(Photo: Iroquois Nationals)
The sport of Lacrosse is of Native American origin. The Iroquois (or Haudenosaunee), a collection of six Native American nations in the United States and Canada, claim to have invented it. They maintain their own national team known as the Iroquois Nationals. They are very good, especially considering that they're working from a small population base: about 120,000 people. In fact, they missed the 2010 World Championships only because they insisted on travelling under their own national passports, which are not internationally recognized.
For many Iroquois, success at lacrosse is a source of pride:
For these men the game is not always about winning. It’s very much rooted in culture and tradition. It is also referred to as the Creator’s Game, Hill said. “I’ve been raised to play with a clear mind and to respect my opponents.
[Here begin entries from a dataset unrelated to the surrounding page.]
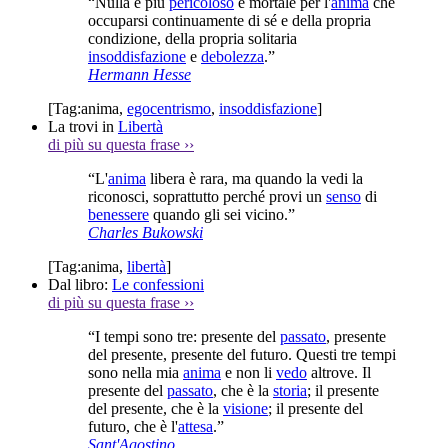
“Nulla è più
pericoloso
e mortale per l'
anima
che
occuparsi continuamente di sé e della propria
condizione, della propria solitaria
insoddisfazione
e
debolezza
.”
Hermann Hesse
[Tag:
anima
,
egocentrismo
,
insoddisfazione
]
La trovi in
Libertà
di più su questa frase
››
“L'
anima
libera è rara, ma quando la vedi la
riconosci, soprattutto perché provi un
senso
di
benessere
quando gli sei vicino.”
Charles Bukowski
[Tag:
anima
,
libertà
]
Dal libro:
Le confessioni
di più su questa frase
››
“I tempi sono tre: presente del
passato
, presente
del presente, presente del futuro. Questi tre tempi
sono nella mia
anima
e non li
vedo
altrove. Il
presente del
passato
, che è la
storia
; il presente
del presente, che è la
visione
; il presente del
futuro, che è l'
attesa
.”
Sant'Agostino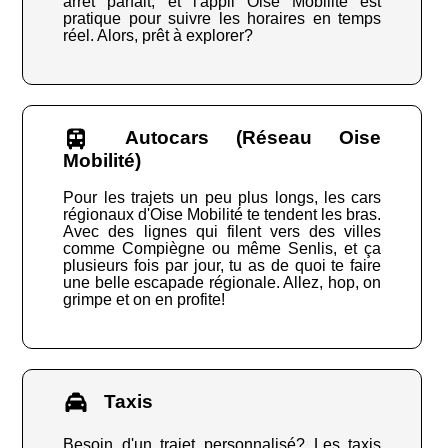
arrêt parfait, et l'appli Oise Mobilité est
pratique pour suivre les horaires en temps
réel. Alors, prêt à explorer?
Autocars (Réseau Oise
Mobilité)
Pour les trajets un peu plus longs, les cars
régionaux d'Oise Mobilité te tendent les bras.
Avec des lignes qui filent vers des villes
comme Compiègne ou même Senlis, et ça
plusieurs fois par jour, tu as de quoi te faire
une belle escapade régionale. Allez, hop, on
grimpe et on en profite!
Taxis
Besoin d'un trajet personnalisé? Les taxis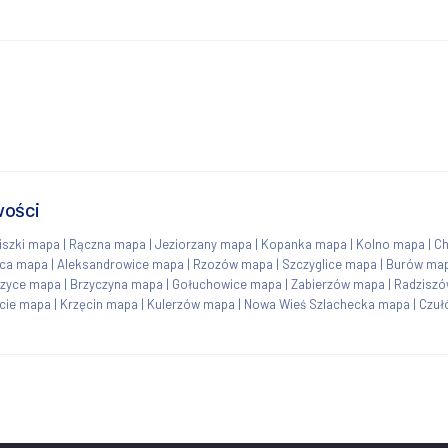
wości
iszki mapa
|
Rączna mapa
|
Jeziorzany mapa
|
Kopanka mapa
|
Kolno mapa
|
Ch
ca mapa
|
Aleksandrowice mapa
|
Rzozów mapa
|
Szczyglice mapa
|
Burów ma
czyce mapa
|
Brzyczyna mapa
|
Gołuchowice mapa
|
Zabierzów mapa
|
Radzisz
cie mapa
|
Krzęcin mapa
|
Kulerzów mapa
|
Nowa Wieś Szlachecka mapa
|
Czuł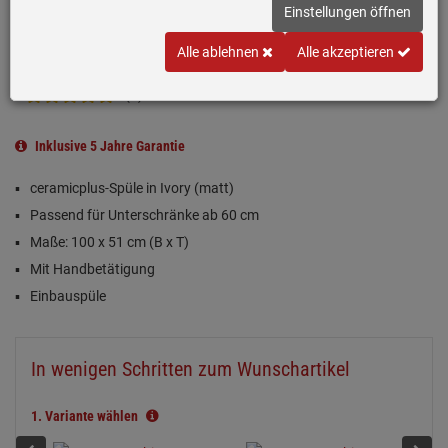
Einstellungen öffnen
Alle ablehnen
Alle akzeptieren
(3)
Inklusive 5 Jahre Garantie
ceramicplus-Spüle in Ivory (matt)
Passend für Unterschränke ab 60 cm
Maße: 100 x 51 cm (B x T)
Mit Handbetätigung
Einbauspüle
In wenigen Schritten zum Wunschartikel
1.
Variante wählen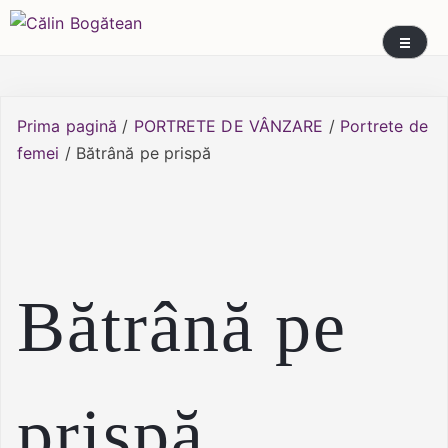
Skip
Călin Bogătean
Picturi originale, icoane contemporane pe lemn
to
și sticlă, portrete și restaurare artă – Călin
content
Bogătean
Prima pagină
/
PORTRETE DE VÂNZARE
/
Portrete de
femei
/ Bătrână pe prispă
Bătrână pe
prispă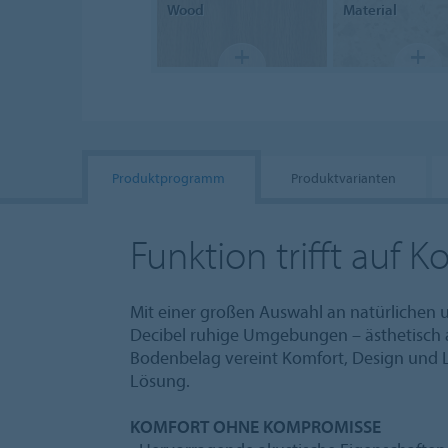
Wood
Material
Produktprogramm
Produktvarianten
Funktion trifft auf K
Mit einer großen Auswahl an natürlichen 
Decibel ruhige Umgebungen – ästhetisch 
Bodenbelag vereint Komfort, Design und Le
Lösung.
KOMFORT OHNE KOMPROMISSE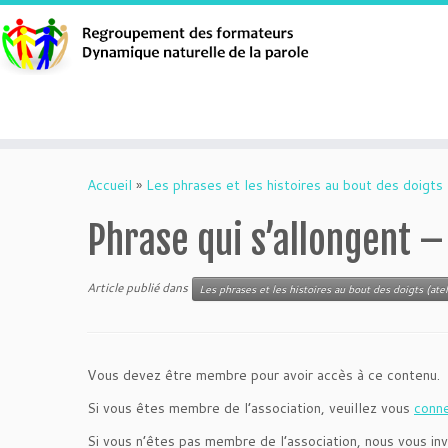
Aller
au
Accueil
»
Les phrases et les histoires au bout des doigts 
contenu
Phrase qui s’allongent –
Article publié dans
Les phrases et les histoires au bout des doigts (atel
Vous devez être membre pour avoir accès à ce contenu.
Si vous êtes membre de l’association, veuillez vous
conn
Si vous n’êtes pas membre de l’association, nous vous inv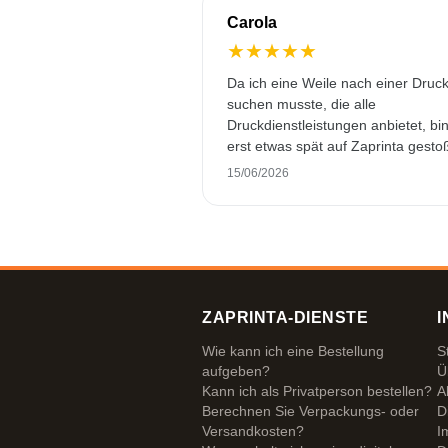
Carola
★
★
★
★
★
Da ich eine Weile nach einer Druck
suchen musste, die alle
Druckdienstleistungen anbietet, bin
erst etwas spät auf Zaprinta gesto
Trotzdem haben sie es geschafft, 
15/06/2026
wunderschön bedruckte Emaillebe
pünktlich zu liefern. Ich bin sehr
zufrieden. Vielen Dank!
ZAPRINTA-DIENSTE
I
Wie kann ich eine Bestellung
S
aufgeben?
Ü
Kann ich als Privatperson bestellen?
A
Berechnen Sie Verpackungs- oder
D
Versandkosten?
I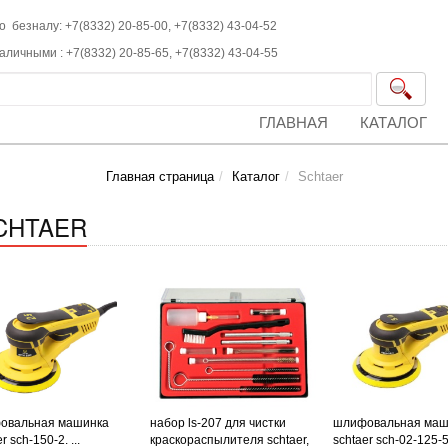
о безналу: +7(8332) 20-85-00,
+7(8332)
43-04-52
наличными :
+7(8332)
20-85-65,
+7(8332)
43-04-55
ГЛАВНАЯ
КАТАЛОГ
Главная страница
Каталог
Schtaer
CHTAER
овальная машинка
набор ls-207 для чистки
шлифовальная маш
r sch-150-2. ...
краскораспылителя schtaer,
schtaer sch-02-125-5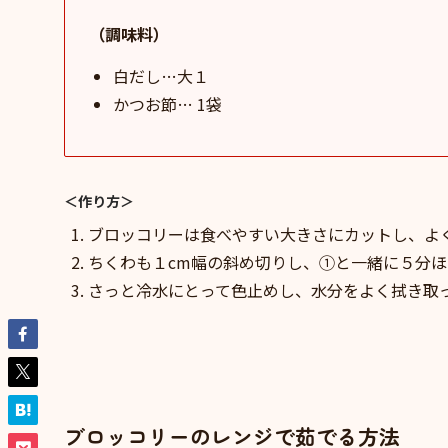
（調味料）
白だし…大１
かつお節… 1袋
＜作り方＞
ブロッコリーは食べやすい大きさにカットし、よ
ちくわも１cm幅の斜め切りし、①と一緒に５分
さっと冷水にとって色止めし、水分をよく拭き取
ブロッコリーのレンジで茹でる方法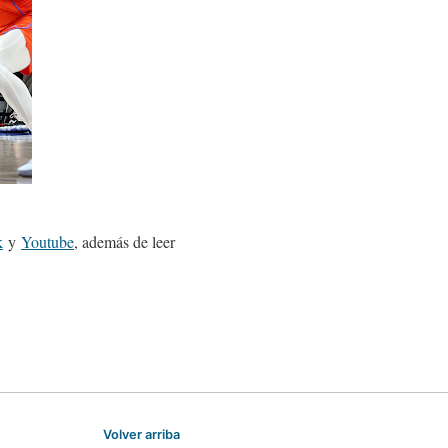
k
y
Youtube
, además de leer
Volver arriba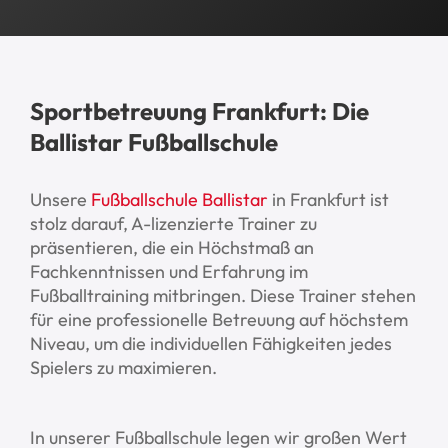
Sportbetreuung Frankfurt: Die
Ballistar Fußballschule
Unsere
Fußballschule Ballistar
in Frankfurt ist
stolz darauf, A-lizenzierte Trainer zu
präsentieren, die ein Höchstmaß an
Fachkenntnissen und Erfahrung im
Fußballtraining mitbringen. Diese Trainer stehen
für eine professionelle Betreuung auf höchstem
Niveau, um die individuellen Fähigkeiten jedes
Spielers zu maximieren.
In unserer Fußballschule legen wir großen Wert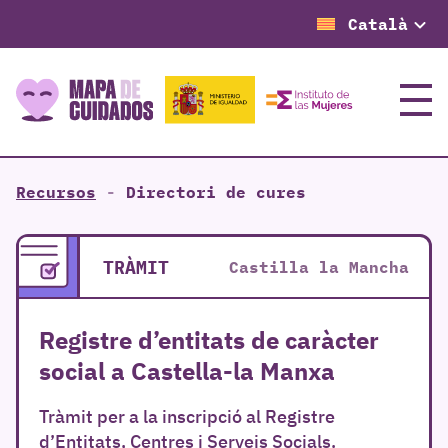
Català
Menú
Recursos
-
Directori de cures
TRÀMIT
Castilla la Mancha
Registre d’entitats de caràcter
social a Castella-la Manxa
Tràmit per a la inscripció al Registre
d’Entitats, Centres i Serveis Socials.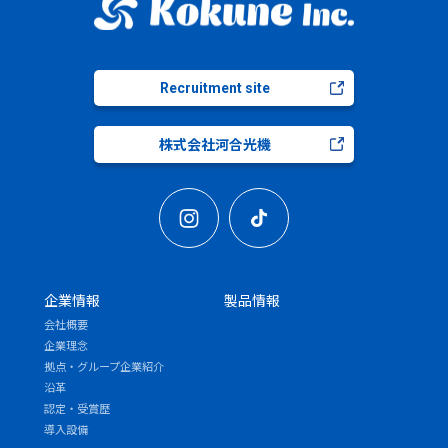
Recruitment site
株式会社河合光機
企業情報
製品情報
会社概要
企業理念
拠点・グループ企業紹介
沿革
認定・受賞歴
導入設備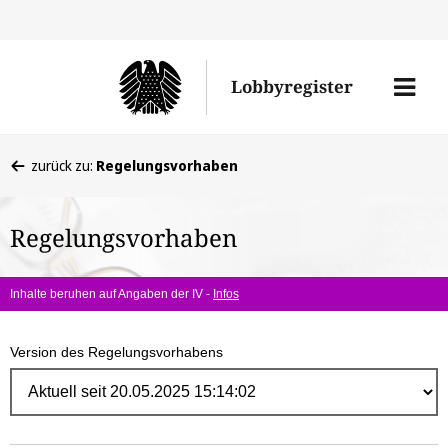
Direk
zum
Men
Lobbyregister
Inhal
öffne
Sie
zurück zu:
Regelungsvorhaben
befinden
sich
Regelungsvorhaben
hier:
Inhalte beruhen auf Angaben der IV -
Infos
Version des Regelungsvorhabens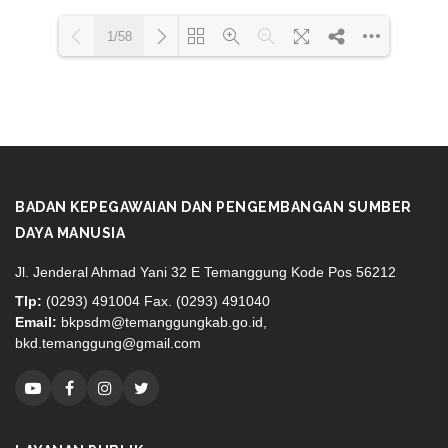
1/58
Loading PDF 100% ...
BADAN KEPEGAWAIAN DAN PENGEMBANGAN SUMBER
DAYA MANUSIA
Jl. Jenderal Ahmad Yani 32 E Temanggung Kode Pos 56212
Tlp:
(0293) 491004 Fax. (0293) 491040
Email:
bkpsdm@temanggungkab.go.id,
bkd.temanggung@gmail.com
We play for the Creator’s enjoyment because he gave it to us.”
“It’s a spiritual game and a medicine game first,” said Ward. “When you pick up your stick it’s got to be an extension of you.”
And those traditional sticks became a point of contention in Sunday’s game. In front of a sold-out crowd, Team Canada nosed the Nationals out by a goal scored with 19 seconds left in the game.
The Nationals use the traditional hickory sticks, which are heavier than the contemporary plastic and titanium sticks used by Team Canada. Following penalty calls against the Nationals during the game, the ESPN announcer contended that the wooden stick should be illegal in international competition, adding that it should never be used as a weapon.
Those hickory lacrosse sticks are controversial. Each one is four times heavier than a plastic and aluminum stick:
It’s “like a friggin' weapon. It nearly kills you,” a former Iroquois national player told Sports Illustrated in 2010. “I feel I'm more of a threat with a wooden stick. You can just see it in the other team,” Iroquois defenseman Kevin Bucktooth said. “When the ball swings around to your man, they never come in one-on-one.”